*** Data block ***

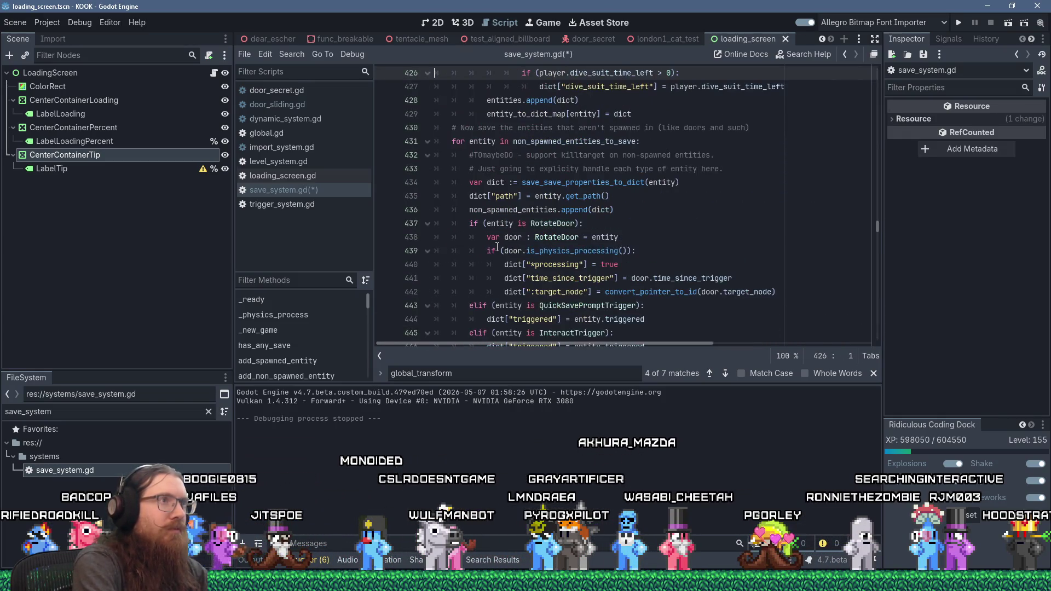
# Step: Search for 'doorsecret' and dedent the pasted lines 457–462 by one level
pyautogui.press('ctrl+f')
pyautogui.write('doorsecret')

*** End of Data block ***

**Problem description**
Only the pictures are to be omitted; restate everything else above exactly.

**Task output**
# Step: Search for 'doorsecret' and dedent the pasted lines 457–462 by one level
pyautogui.press('ctrl+f')
pyautogui.write('doorsecret')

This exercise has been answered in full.